EXERCISES TO COMPLETE:
• A. Reproduce the passage of the profile text verbatim, starting at "Reinforcement Learning (RL): Developing" and stopping after "Levine, Natasha Jaques.".
• B. Condense the profile text's paragraph beginning "My research aims to build" into a short bulleted list that keeps its main facts.
[Opening TEXT BLOCK section]
Marwa Abdulhai

I am a PhD student at UC Berkeley in the Berkeley Artificial Intelligence Research (BAIR) lab advised by Sergey Levine. Previously, I did my masters and undergraduate studies at MIT, where I worked with Jonathan P. How.

My research aims to build AI systems that are not only capable and intelligent, but also safe, cooperative, and aligned with human values. I am currently a Cooperative AI PhD Fellow. I am thankful to be supported by Open AI Research, the Quad Fellowship, and the UC Berkeley AI Policy Hub. Specifically, I am interested in:

AI Safety & Ethics: Designing algorithms to evaluate and mitigate deceptive behavior and align AI behavior with human values.
Reinforcement Learning (RL): Developing multi-turn RL methods for dialogue, specifically focusing on negotiation and cooperative settings.
Language Models & Interaction: Investigating how LLMs can better model humans to build better simulators for reinforecment learning algorithms and social science studies.

Email / Github / Twitter / LinkedIn

Preprints

Consistently Simulating Human Personas with Multi-Turn Reinforcement Learning.
Marwa Abdulhai, Ryan Cheng, Donovan Clay, Tim Althoff, Sergey Levine, Natasha Jaques.
NeurIPS 2025
Paper / Code / Website

Large Language Models (LLMs) are increasingly used to simulate human users in interactive settings such as therapy, education, and social role-play. While these simulations enable scalable training and evaluation of AI agents, off-the-shelf LLMs often drift from their assigned personas, contradict earlier statements, or abandon role-appropriate behavior. We introduce a unified framework for evaluating and improving consistency in LLM-generated dialogue, reducing inconsistency by over 55\%, resulting in more coherent, faithful, and trustworthy simulated users.

Deception in Dialogue: Evaluating and Mitigating Deceptive Behavior in Large Language Models.
Marwa Abdulhai, Ryan Cheng, Aryansh Shrivastava, Natasha Jaques, Yarin Gal, Sergey Levine.
Pre-print.
[Closing TEXT BLOCK section]
[Opening LISTED RECORDS section]
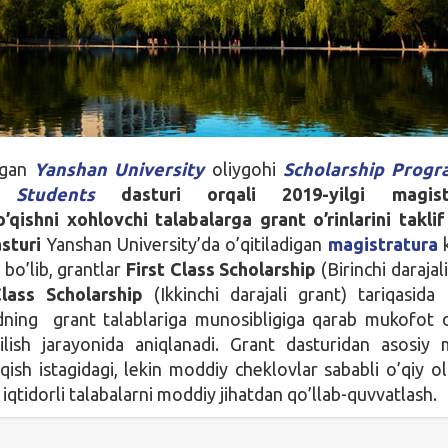
hgan
Yanshan University
oliygohi
Scholarship Progr
l Students
dasturi orqali 2019-yilgi magistr
’qishni xohlovchi talabalarga grant o’rinlarini taklif
asturi
Yanshan University’da o’qitiladigan
magistratura
k
 bo’lib, grantlar
First Class
Scholarship
(Birinchi darajal
lass Scholarship
(Ikkinchi darajali grant) tariqasida
dning grant talablariga munosibligiga qarab mukofot d
nilish jarayonida aniqlanadi. Grant dasturidan asosiy
qish istagidagi, lekin moddiy cheklovlar sababli o’qiy ol
qtidorli talabalarni moddiy jihatdan qo’llab-quvvatlash.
[Closing LISTED RECORDS section]
RESPONSES IN ORDER:
• A.
Reinforcement Learning (RL): Developing multi-turn RL methods for dialogue, specifically focusing on negotiation and cooperative settings.
Language Models & Interaction: Investigating how LLMs can better model humans to build better simulators for reinforecment learning algorithms and social science studies.

Email / Github / Twitter / LinkedIn

Preprints

Consistently Simulating Human Personas with Multi-Turn Reinforcement Learning.
Marwa Abdulhai, Ryan Cheng, Donovan Clay, Tim Althoff, Sergey Levine, Natasha Jaques.

• B.
- Research goal: AI systems that are capable and intelligent, and also safe, cooperative, and aligned with human values
- Current position: Cooperative AI PhD Fellow
- Support: Open AI Research, the Quad Fellowship, and the UC Berkeley AI Policy Hub